Women are now having more sexual partners over a lifetime compared with 20 years ago and having sex earlier, according to a national UK survey.
However, one in ten women say that they have been forced to have sex against their will, compared to one in 71 men, and women who have had just one or two sexual partners are up to three times more likely than men with less than two partners to be infected with chlamydia, the Independent reports.
The survey [1], which was carried out between 2010 and 2012 and involved detailed interviews with more than 15,000 adults aged between 16 and 74 about their sexual behaviour and attitudes. It is the third such national sex survey.
“We do see a progressive decrease [in age] in the onset of sexual activity and at the same time we see an increase in the age of first cohabitation and of becoming a parent. Because those intervals have increased, the length of time the individuals are more at risk of adverse sexual health outcomes has increased,” Professor Kaye Wellings of the London School of Hygiene and Tropical Medicine, said.
“Women are more likely to have had a sexually transmitted infection and are obviously more likely to have an unplanned pregnancy,” she said.
Since the first study, there have been a number of emerging trends, notably a continuing decrease in the age at which both men and women start to have sex.

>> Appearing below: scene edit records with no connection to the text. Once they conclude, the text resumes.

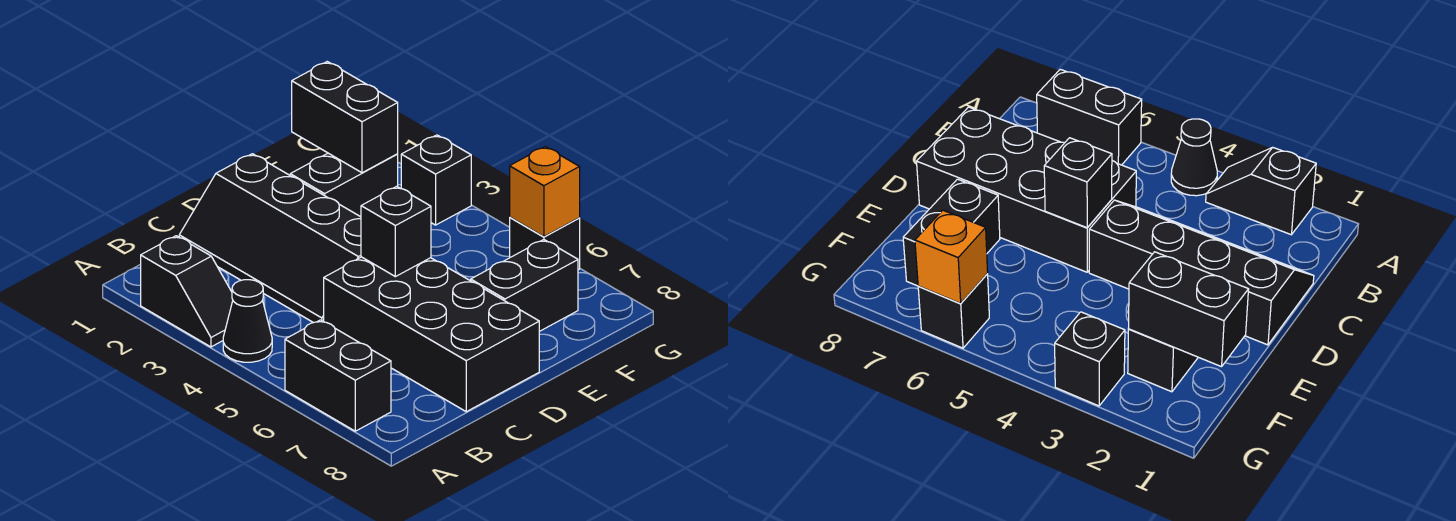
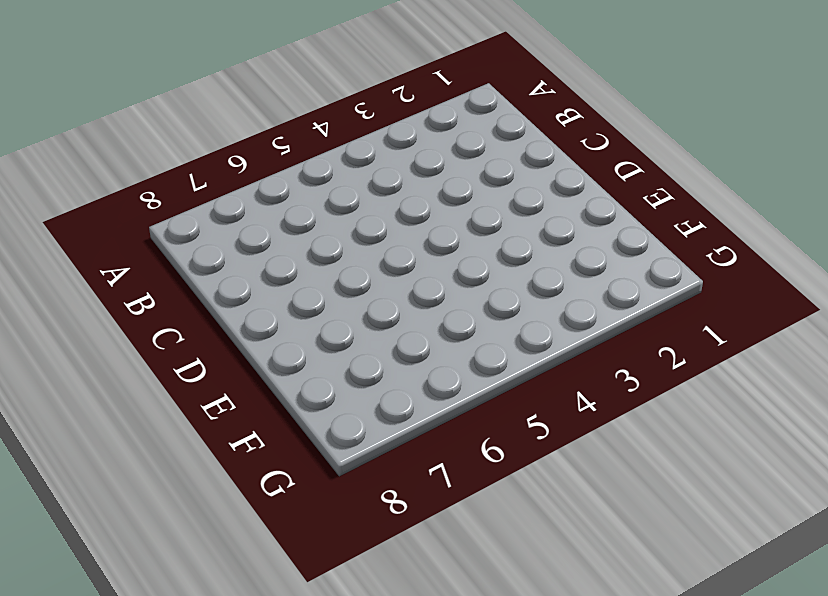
none -> black slope A2:A3 level 1 top 2
none -> black cone A4 level 1
none -> black brick A6:A7 level 1

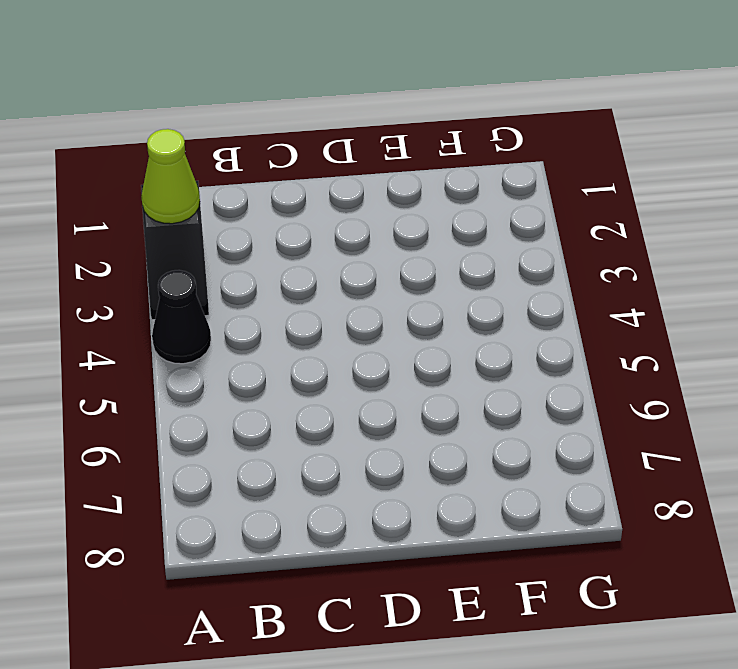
lime cone A2 level 2 -> none
none -> black brick A6:A7 level 1
none -> black slope C1:D4 level 1 top D
none -> black brick C5:D8 level 1

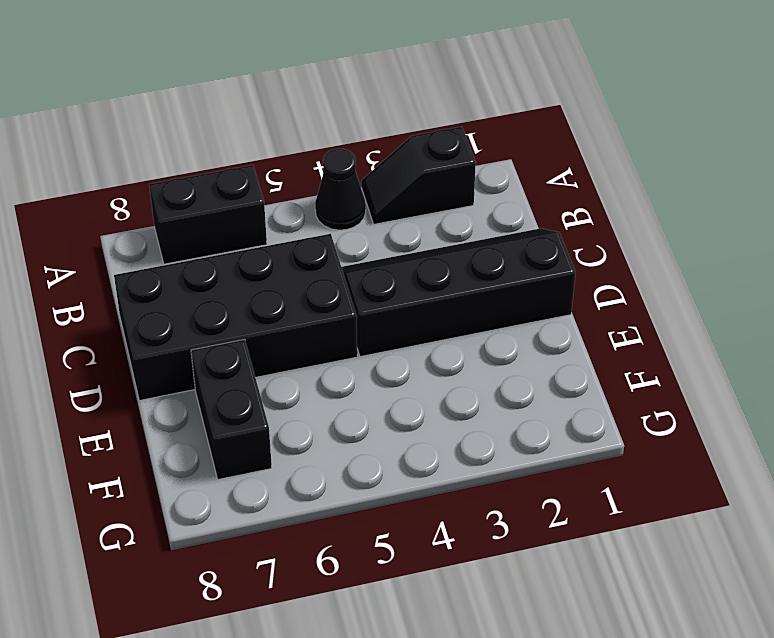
none -> black brick E2:F2 level 1
none -> black brick G3 level 1
none -> black brick G6 level 1

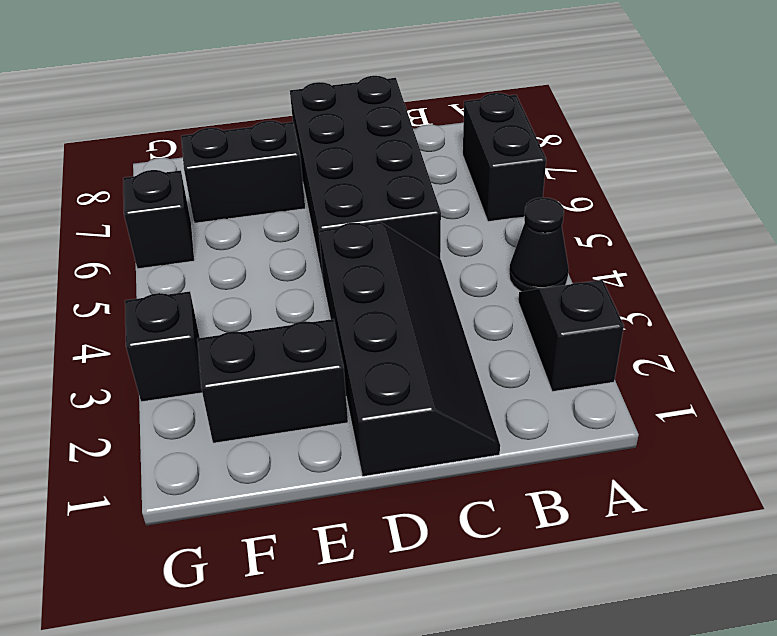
none -> black brick D5 level 2
none -> black brick F1:F2 level 2
none -> orange brick G6 level 2

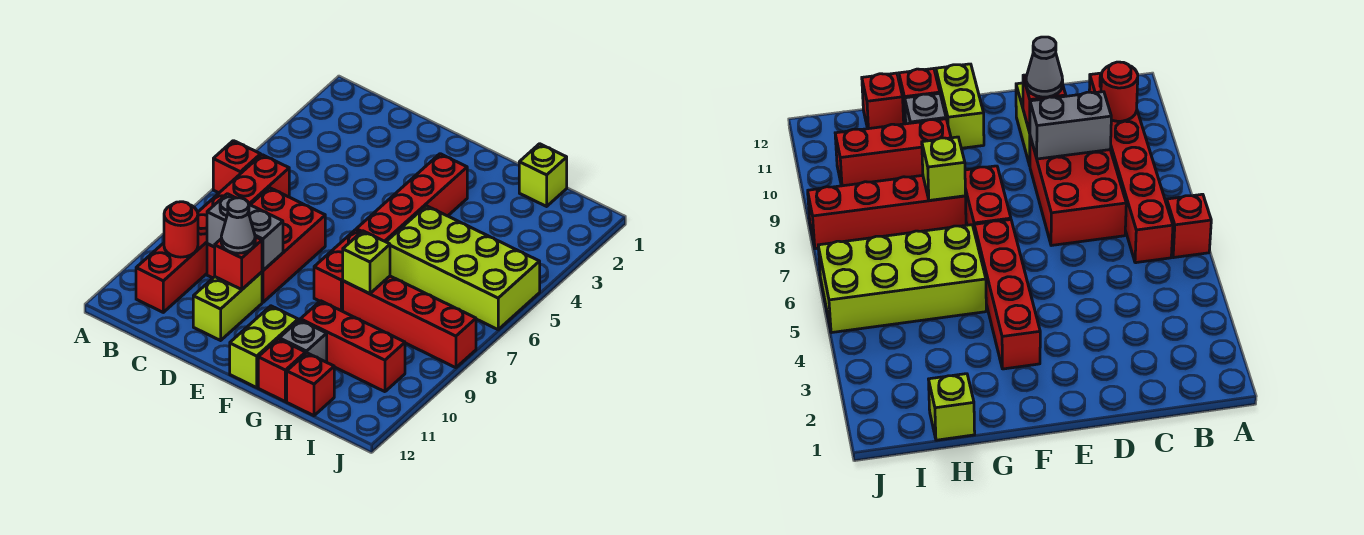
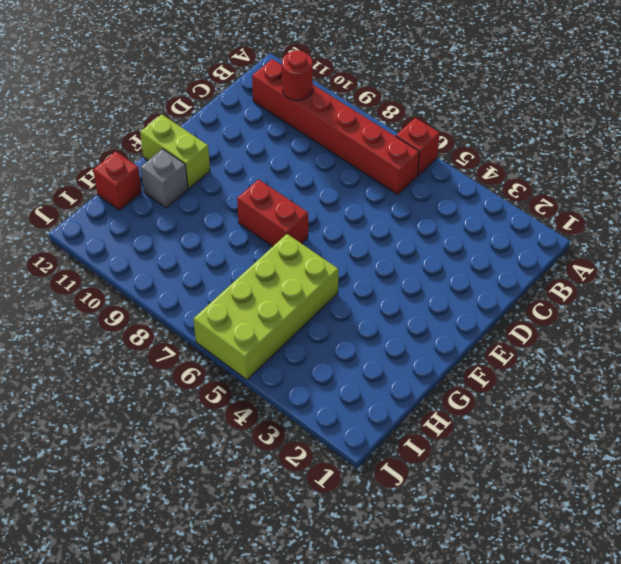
none -> red brick C7:D9 level 1
none -> lime brick D10:D11 level 1
none -> red brick F3:F6 level 1

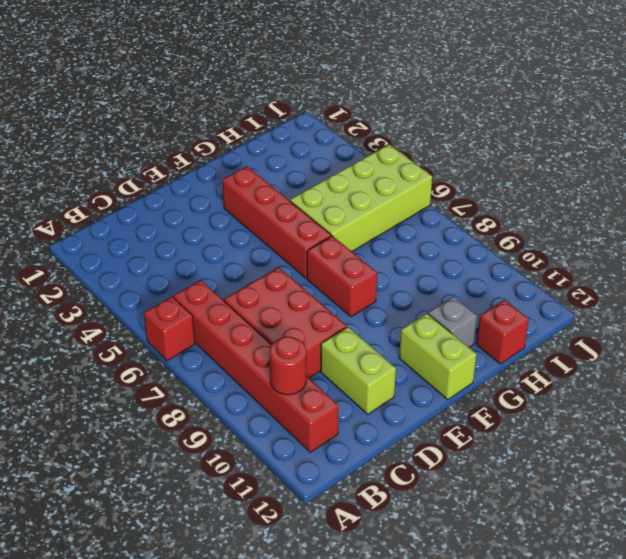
none -> red brick G8:J8 level 1
none -> red brick G10:I10 level 1
none -> red brick G12 level 1

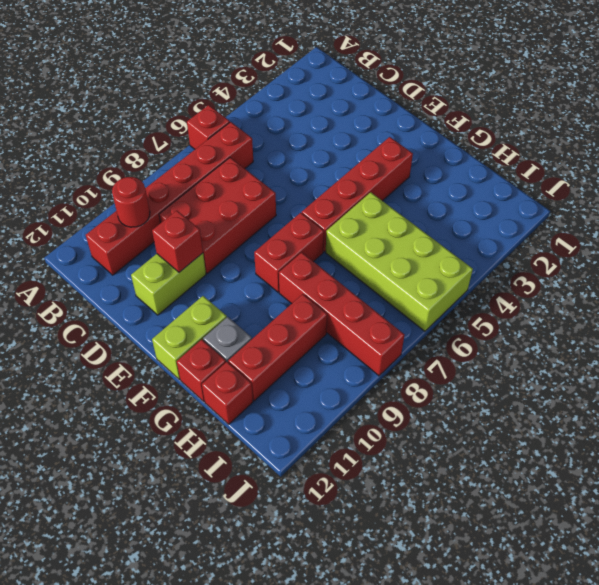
red brick H9:H11 level 1 -> red brick G10:I10 level 1
none -> lime brick H1 level 1
none -> grey brick C9:D9 level 2
none -> lime brick G8 level 2

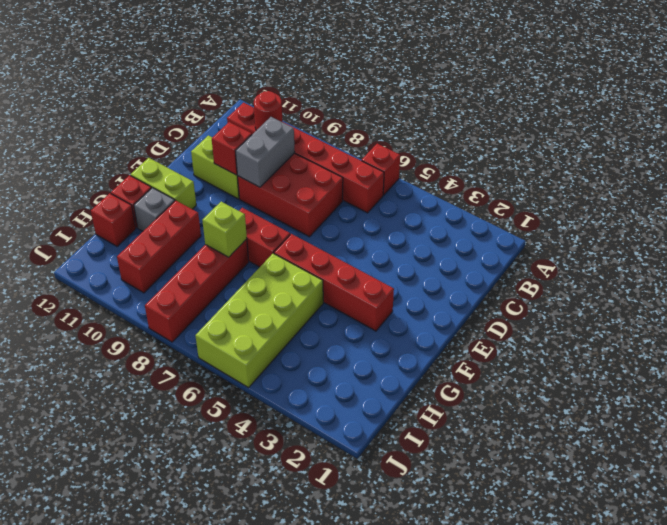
none -> lime brick H1 level 1
none -> grey cone D10 level 3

There is also a slight decrease in the frequency of sex, which has fallen to less than five times a month on average for both men and women compared with just over six times a month a decade ago.
In the 16-to-24 age group, about 31 per cent of men and 29 per cent of women report having sex before the age of 16 years, which is not significantly different from previous surveys. However, the increase in the number of sexual partners seen during the 1990s has levelled off for both men and women, Professor Wellings said.
“At the start of the 21st Century the picture is more complex. Generally it’s characterised by diversity. The trend towards increasing numbers of sexual partners has not continued for men [and] it has slowed for women,” she said.
Although more people are having sex earlier, the attitude of both men and women to extra-marital sex has hardened since 1990, with disapproval ratings increasing from 45 per cent to 63 per cent for men and from 53 per cent to 70 per cent for women.
Professor Dame Anne Johnson of University College London said: “We tend to think that these days we live in an increasingly sexually liberated society, but the truth is far more complex.”
Meanwhile, a recently published US study shows that teens and young adults who engage in frequent casual sex are at greater risk of depression and even suicidal thoughts.
A study published in the Journal of Sex found that poor mental health and casual sex contribute to each other over time among teens and young adults.
According to the research, carried out at Ohio State University, teens and young adults who had casual sex were more likely to be depressed later on.
The researchers also found teens who showed symptoms of being depressed were more likely than others to have casual sex.
The lead author of the study, Sara Sandberg-Thoma said that a question about whether casual sex caused depression, or whether people with depression tended to have more casual sex had always been present.
“This study provides evidence that poor mental health can lead to casual sex, but also that casual sex leads to additional declines in mental health” Sandberg Thoma said.